Vem de longe a crueldade de transformar vítimas do sexo feminino em monstros. De tratar violência com mais violência. De desumanizar as vítimas e jogar sobre elas a culpa pela violência que sofreram. Um dos “monstros” mais famosos e temidos da mitologia grega, a górgona Medusa, antes de ser abatida pelo “heróico” Perseu, nunca fez mal a ninguém. Muito pelo contrário, tratava-se de uma jovem sacerdotisa, de beleza singular, que servia à Deusa da sabedoria, Atenas, inclusive seguindo seus preceitos de castidade.
Um belo dia, Poisedon, “deus” dos mares e dos rios, para se vingar de sua sobrinha Atenas, de quem havia perdido uma disputa, resolve estuprar a jovem sacerdotisa. Por mais que Medusa tenha tentado fugir dele, acabou sendo subjugada por sua força _ afinal, ele era um “deus” _, e abusada sexualmente, no Templo de Atenas. A “deusa”, chateada, por terem violado seu templo, se vinga não do responsável pela violação, mas da vítima, transformando seus cabelos em cobras e seus olhos em armas petrificantes.
Ou seja, Medusa primeiro é violentada por um “deus” masculino e depois punida, por ter sido violentada, por uma “deusa” feminina. Nada muito diferente do que a gente vê acontecer em nossa sociedade atualmente. Quando meninas, jovens e mulheres são agredidas sexualmente e acusadas de terem seduzidos seus algozes. De vítimas a monstros. Histórias que nos são contadas em uma sociedade patriarcal, tanto quanto a da Medusa, por quem tem o domínio da narrativa: os homens. Endossados por mulheres machistas. O que é ainda mais triste…
Poucos de nós, ouviram a versão desta história mitológica com a nuance do estupro. A maioria, só ouviu o recorte do mito que fala de Medusa como um monstro. Está mais do que na hora de desconstruir estes arquétipos. De buscar a voz calada por estas narrativas: a feminina. E é exatamente isso que a escritora inglesa Natalie Haynes, especialista em literatura clássica, vem fazendo.
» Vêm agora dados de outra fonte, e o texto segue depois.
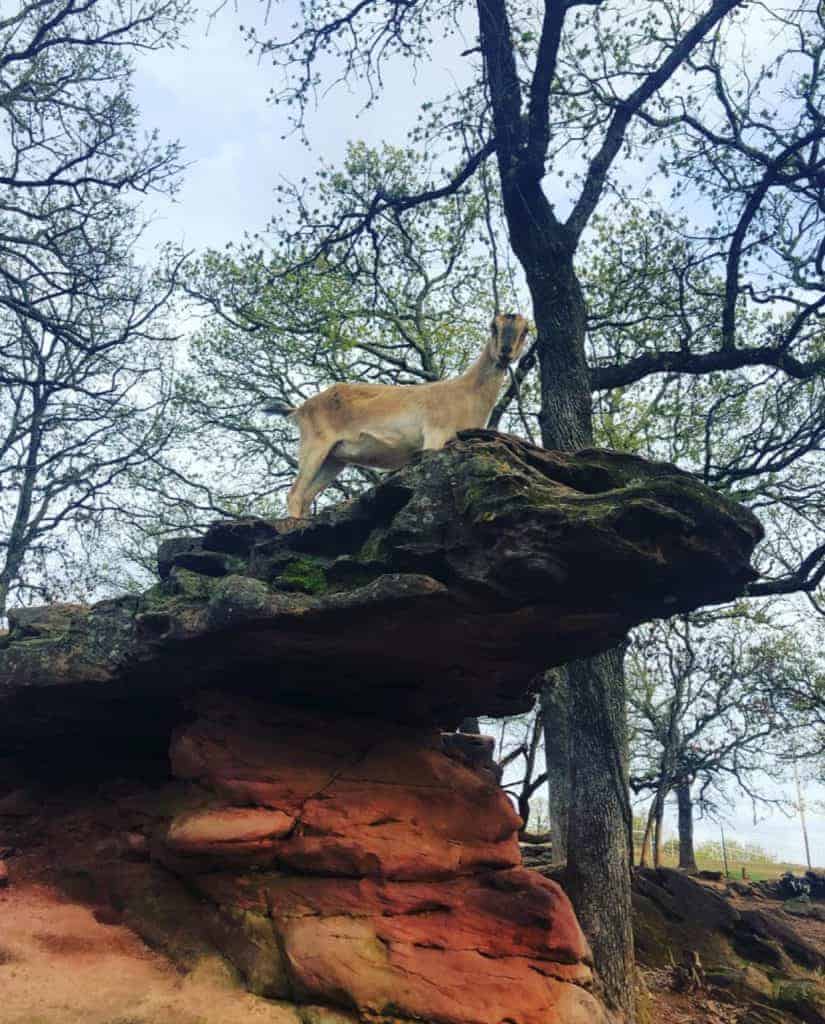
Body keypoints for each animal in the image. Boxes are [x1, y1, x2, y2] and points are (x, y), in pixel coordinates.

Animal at [268, 309, 532, 520]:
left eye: (525, 331)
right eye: (493, 326)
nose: (505, 353)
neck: (465, 394)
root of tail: (300, 409)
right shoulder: (435, 435)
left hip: (334, 459)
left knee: (306, 497)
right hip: (315, 445)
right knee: (294, 494)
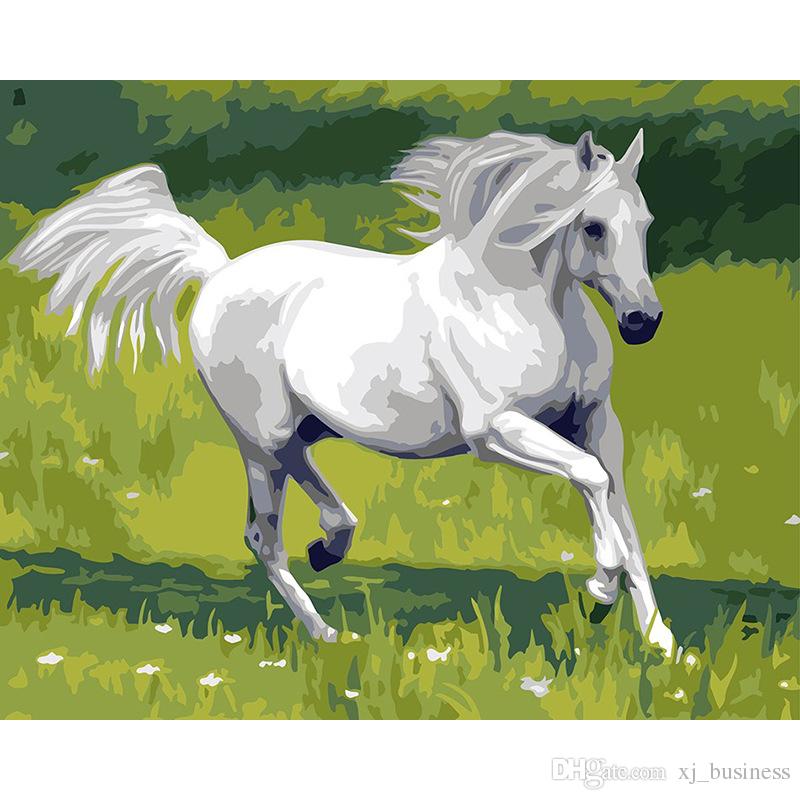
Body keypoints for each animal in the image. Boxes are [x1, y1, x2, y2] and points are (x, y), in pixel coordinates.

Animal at [9, 128, 676, 656]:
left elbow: (620, 507)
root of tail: (218, 271)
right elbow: (591, 481)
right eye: (593, 227)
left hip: (298, 431)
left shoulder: (595, 422)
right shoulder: (493, 430)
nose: (643, 322)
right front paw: (599, 590)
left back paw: (329, 556)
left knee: (306, 494)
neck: (520, 303)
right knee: (263, 536)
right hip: (259, 438)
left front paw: (661, 642)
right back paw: (327, 626)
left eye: (644, 224)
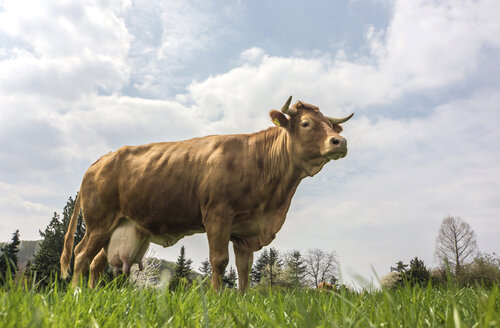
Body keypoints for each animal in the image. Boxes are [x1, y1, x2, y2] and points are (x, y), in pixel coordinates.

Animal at [60, 96, 354, 290]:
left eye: (330, 125)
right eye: (305, 123)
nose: (340, 141)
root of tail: (101, 160)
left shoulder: (244, 231)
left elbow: (244, 269)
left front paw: (243, 302)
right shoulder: (217, 215)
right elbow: (219, 261)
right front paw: (216, 298)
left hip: (119, 226)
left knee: (97, 262)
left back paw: (92, 296)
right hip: (99, 222)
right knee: (82, 255)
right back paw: (77, 295)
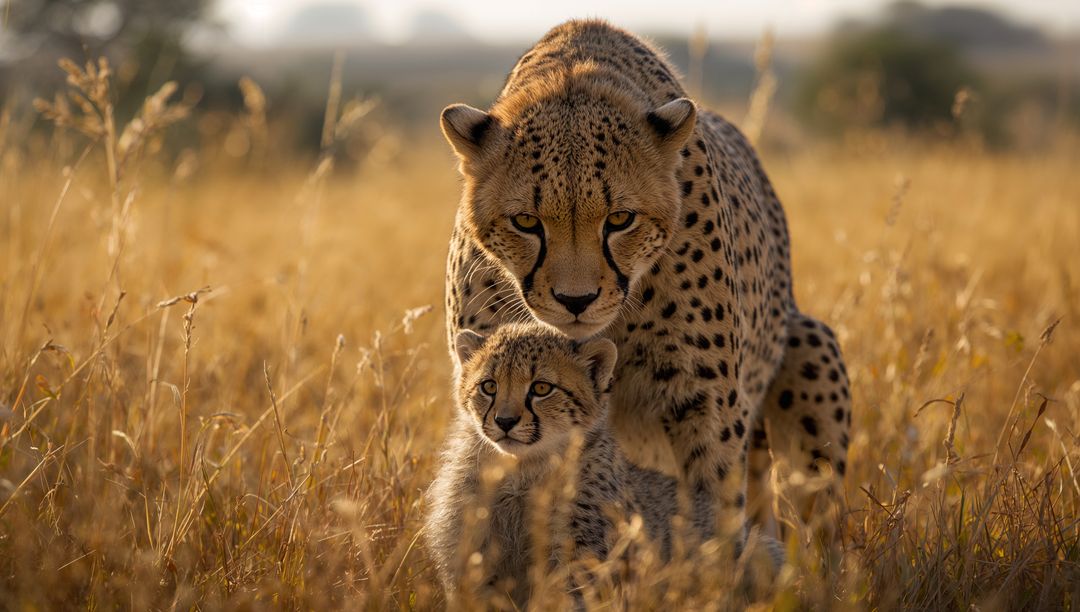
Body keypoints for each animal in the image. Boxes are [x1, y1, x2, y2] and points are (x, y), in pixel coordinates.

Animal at [440, 18, 850, 560]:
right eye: (526, 221)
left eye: (620, 219)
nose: (576, 301)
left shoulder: (705, 401)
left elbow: (713, 507)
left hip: (811, 353)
Em seu livro “Olhar Petrificante”, ela nos conta a história de Medusa, não a história que os homens nos contaram até agora, mas essa outra, que desenterra a vítima soterrada na monstruosidade de seus violadores.
Obra que merece ser lida. Foi o que fizemos, e trouxemos algumas frases dela para vocês. Que tal aproveitar esse Dia Internacional da Mulher para conferir?
“[…] os homens são tolos. Eles não conseguem entender nenhuma beleza além da que podem ver.”
Natalie Haynes
Olhar petrificante – A história da Medusa, p 291
“[…] o herói não é gentil, corajoso ou leal. Às vezes — nem sempre, mas às vezes —, ele é monstruoso.”
Natalie Haynes
Olhar petrificante – A história da Medusa, p 14
“Talvez desenvolver seu autocontrole em vez de seu vocabulário.”
Natalie Haynes
Olhar petrificante – A história da Medusa, p 177
“Vingativa e cruel, sempre culpando as mulheres pelo que os homens fazem com elas.”
Natalie Haynes
Olhar petrificante – A história da Medusa, p 129
“Por que alguém amaria um monstro? — perguntou Perseu. — Quem é você para decidir quem é digno de amor? — falou Hermes.”
Natalie Haynes
Olhar petrificante – A história da Medusa, p 235
“Ela já sabia o que tinha que fazer para acabar com a dor. Aguentar outra dor.”
Natalie Haynes
Olhar petrificante – A história da Medusa, p 19
“É o monstro? Quem é ela? Ela é o que acontece quando alguém não pode ser salvo.”
Natalie Haynes
Olhar petrificante – A história da Medusa, p 14
“Era impossível que os deuses olhassem para os mortais e não sentissem certa repulsa”
Natalie Haynes
Olhar petrificante – A história da Medusa, p 15
“[…] somos uma, mas somos muitas.”
Natalie Haynes
Olhar petrificante – A história da Medusa, p 28
“Isso, ela sabia, era amor. E sentia mesmo sem querer.”